To-do item>
From the first line of the records below, transcribe each line exactly up to and including the one with "2026, Tüm Hakları Saklıdır"; pictures stay out.

Items listed in a dataset
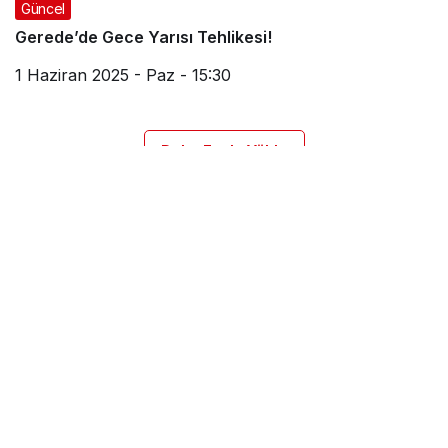
Güncel
Gerede’de Gece Yarısı Tehlikesi!
1 Haziran 2025 - Paz - 15:30
Daha Fazla Yükle
GÜNCEL
GENEL
SİYASET
EKONOMİ
SPOR
VEFAT EDENLER
RESMİ İLANLAR
KADROMUZ
KÜNYE
İLETİŞİM
Gerede Medya Takip - Çığrılı Medya Grup © Telif Hakkı
2026, Tüm Hakları Saklıdır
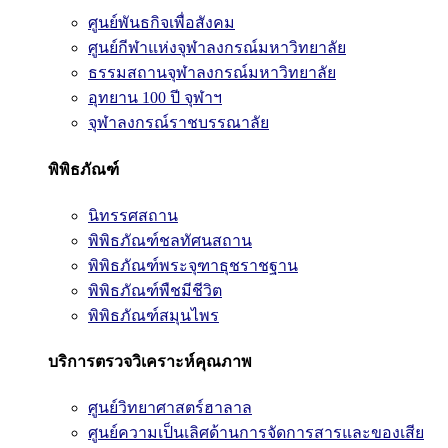
ศูนย์พันธกิจเพื่อสังคม
ศูนย์กีฬาแห่งจุฬาลงกรณ์มหาวิทยาลัย
ธรรมสถานจุฬาลงกรณ์มหาวิทยาลัย
อุทยาน 100 ปี จุฬาฯ
จุฬาลงกรณ์ราชบรรณาลัย
พิพิธภัณฑ์
นิทรรศสถาน
พิพิธภัณฑ์ชลทัศนสถาน
พิพิธภัณฑ์พระจุฑาธุชราชฐาน
พิพิธภัณฑ์พืชมีชีวิต
พิพิธภัณฑ์สมุนไพร
บริการตรวจวิเคราะห์คุณภาพ
ศูนย์วิทยาศาสตร์ฮาลาล
ศูนย์ความเป็นเลิศด้านการจัดการสารและของเสีย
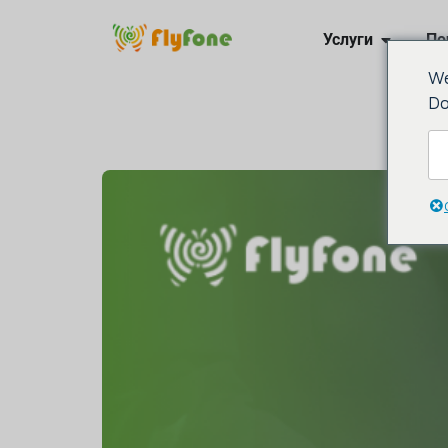
Услуги
По
We
Свяжи
Do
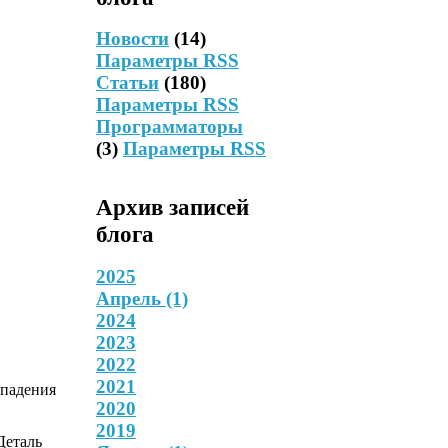
Новости
(14)
Параметры RSS
Статьи
(180)
Параметры RSS
Программаторы
(3)
Параметры RSS
Архив записей
блога
2025
Апрель
(1)
2024
2023
2022
2021
 падения
2020
2019
Деталь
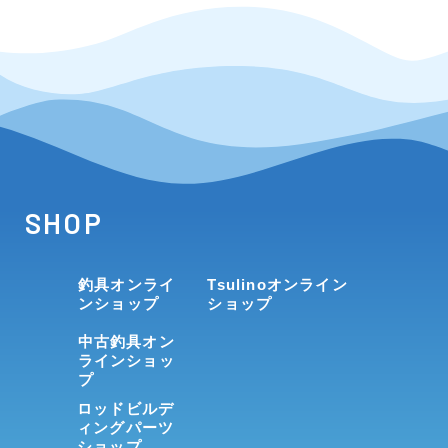
SHOP
釣具オンライ
Tsulinoオンライン
ンショップ
ショップ
中古釣具オン
ラインショッ
プ
ロッドビルデ
ィングパーツ
ショップ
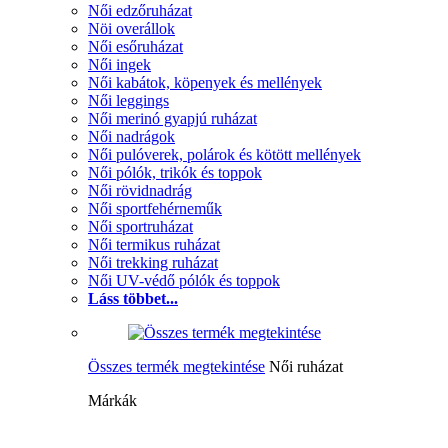
Női edzőruházat
Nöi overállok
Női esőruházat
Női ingek
Női kabátok, köpenyek és mellények
Női leggings
Női merinó gyapjú ruházat
Női nadrágok
Női pulóverek, polárok és kötött mellények
Női pólók, trikók és toppok
Női rövidnadrág
Női sportfehérneműk
Női sportruházat
Női termikus ruházat
Női trekking ruházat
Női UV-védő pólók és toppok
Láss többet...
Összes termék megtekintése
Női ruházat
Márkák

Expected output>
Güncel
Gerede’de Gece Yarısı Tehlikesi!
1 Haziran 2025 - Paz - 15:30
Daha Fazla Yükle
GÜNCEL
GENEL
SİYASET
EKONOMİ
SPOR
VEFAT EDENLER
RESMİ İLANLAR
KADROMUZ
KÜNYE
İLETİŞİM
Gerede Medya Takip - Çığrılı Medya Grup © Telif Hakkı
2026, Tüm Hakları Saklıdır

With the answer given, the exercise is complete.